Carbon review: This short film offers intelligent, important sci-fi, let down by lazy execution
While the conceptualisation of the Carbon universe is immensely fascinating, the best it has to offer had already been served in the trailer.
Maitrey Bajpai and Ramiz Ilham Khan's science fiction short film Carbon paints a world that we all fear deep down. But by doing so, it gives us a sense of discomfort that is essential to shake us out of our complacency and ensure a greener future.
The short film, that intrigued viewers with its trailer, extends the same idea but fails to live up to the innovative premise. While the conceptualisation of this universe is immensely fascinating, despite the doom that it spells for the collective fate of humanity, the icing of the cake had already been served in the trailer.
What the short film captures interestingly is the back story of its protagonist Random, played by Jackky Bhagnani, who is also a co-producer of the film. The name of the character is itself so telling as it gives out the impression that the identity of humans holds little significance if they do not value sustainable development.
Random was born with a failed heart and was saved by an artificial one. This artificial heart proved to be a blessing in disguise eventually as he could use his licence to legally carry natural oxygen in the dystopian scenario where oxygen has become a commodity.
He ponders using this licence to smuggle oxygen in order to earn money that will help him to evacuate to Mars, the planet inhabited by the elite of Earth who had the means to leave their doomed homes behind. In his quest, Random runs into Yakub, a smuggler lord (played by Yashpal Sharma), a contract killer from Mars (played by Nawazuddin Siddiqui) and Pari, an escort who reveals herself to be a robot (played by Prachi Desai).
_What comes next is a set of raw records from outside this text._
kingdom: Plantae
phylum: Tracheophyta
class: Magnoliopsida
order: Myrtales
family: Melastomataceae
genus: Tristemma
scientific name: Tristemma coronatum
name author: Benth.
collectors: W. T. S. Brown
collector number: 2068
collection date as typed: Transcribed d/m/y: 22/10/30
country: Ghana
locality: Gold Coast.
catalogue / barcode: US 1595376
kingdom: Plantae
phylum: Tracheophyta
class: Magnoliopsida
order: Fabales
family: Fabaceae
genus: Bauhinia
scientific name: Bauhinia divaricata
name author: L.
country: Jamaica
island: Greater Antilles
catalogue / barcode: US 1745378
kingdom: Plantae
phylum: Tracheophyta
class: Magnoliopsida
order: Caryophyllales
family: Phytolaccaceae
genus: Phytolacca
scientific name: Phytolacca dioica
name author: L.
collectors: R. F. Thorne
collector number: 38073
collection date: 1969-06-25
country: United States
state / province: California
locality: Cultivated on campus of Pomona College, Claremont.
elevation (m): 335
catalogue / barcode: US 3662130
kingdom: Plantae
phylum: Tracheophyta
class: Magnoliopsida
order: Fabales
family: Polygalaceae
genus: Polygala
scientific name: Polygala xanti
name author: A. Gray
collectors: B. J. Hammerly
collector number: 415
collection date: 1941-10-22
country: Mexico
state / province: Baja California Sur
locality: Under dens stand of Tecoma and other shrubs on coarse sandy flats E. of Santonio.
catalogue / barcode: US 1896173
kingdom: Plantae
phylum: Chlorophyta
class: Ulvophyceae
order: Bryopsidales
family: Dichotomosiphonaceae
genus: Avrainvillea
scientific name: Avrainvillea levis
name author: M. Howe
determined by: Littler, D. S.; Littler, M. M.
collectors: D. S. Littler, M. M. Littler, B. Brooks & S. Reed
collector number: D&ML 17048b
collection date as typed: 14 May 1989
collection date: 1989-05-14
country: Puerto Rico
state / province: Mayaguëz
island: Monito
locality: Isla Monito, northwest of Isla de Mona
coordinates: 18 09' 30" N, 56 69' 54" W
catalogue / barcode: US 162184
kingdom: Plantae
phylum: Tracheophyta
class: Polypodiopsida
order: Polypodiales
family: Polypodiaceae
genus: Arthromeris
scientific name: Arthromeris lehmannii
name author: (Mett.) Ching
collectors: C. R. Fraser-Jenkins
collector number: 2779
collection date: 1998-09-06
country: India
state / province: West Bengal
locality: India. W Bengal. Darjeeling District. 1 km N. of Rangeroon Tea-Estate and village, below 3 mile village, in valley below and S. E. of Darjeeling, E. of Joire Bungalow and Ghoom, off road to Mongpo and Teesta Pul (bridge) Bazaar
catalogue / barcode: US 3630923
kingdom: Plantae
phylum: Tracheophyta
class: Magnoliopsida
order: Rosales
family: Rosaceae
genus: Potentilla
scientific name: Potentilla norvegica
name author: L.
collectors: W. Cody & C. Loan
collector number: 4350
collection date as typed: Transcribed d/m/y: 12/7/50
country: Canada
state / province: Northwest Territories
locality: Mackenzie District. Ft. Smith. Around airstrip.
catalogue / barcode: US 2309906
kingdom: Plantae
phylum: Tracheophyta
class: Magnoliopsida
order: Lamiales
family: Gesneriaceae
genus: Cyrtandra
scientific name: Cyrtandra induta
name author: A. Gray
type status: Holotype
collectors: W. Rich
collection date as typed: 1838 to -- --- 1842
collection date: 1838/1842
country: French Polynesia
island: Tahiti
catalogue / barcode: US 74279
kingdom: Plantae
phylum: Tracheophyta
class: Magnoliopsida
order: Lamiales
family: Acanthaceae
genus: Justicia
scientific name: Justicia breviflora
His encounters with all these three eccentric personalities, particularly Pari, changes his perspective towards his planet and the humans that inhabit it.
While the screenplay is quite inconsistent and a couple of plot points rather ambiguous, Carbon deserves to be lauded for two aspects — the idea it aims to hammer home and the brilliant concept that it uses to do so. But the innovative premise is what makes the ensuing lackluster drama so disappointing.
The production design, the music and the VFX have all been toned down in order to lend the film a deliberate synthetic appeal. This paints a gloomy picture of the Earth's future. Jackky turns out to be a revelation as he carries the short on his shoulders commendably, given his intense demeanor and restrained delivery.
Prachi is too expressive for a robot but it is nonetheless a visual delight to watch her on screen after a long time. Nawazuddin Siddiqui, who has a cameo in the short film, infuses life into this rather glum fare with his charged presence but it is certainly not one of his best acts.
Overall, Carbon is an important film as well as a good attempt at snap science fiction, a genre under-utilised in India today.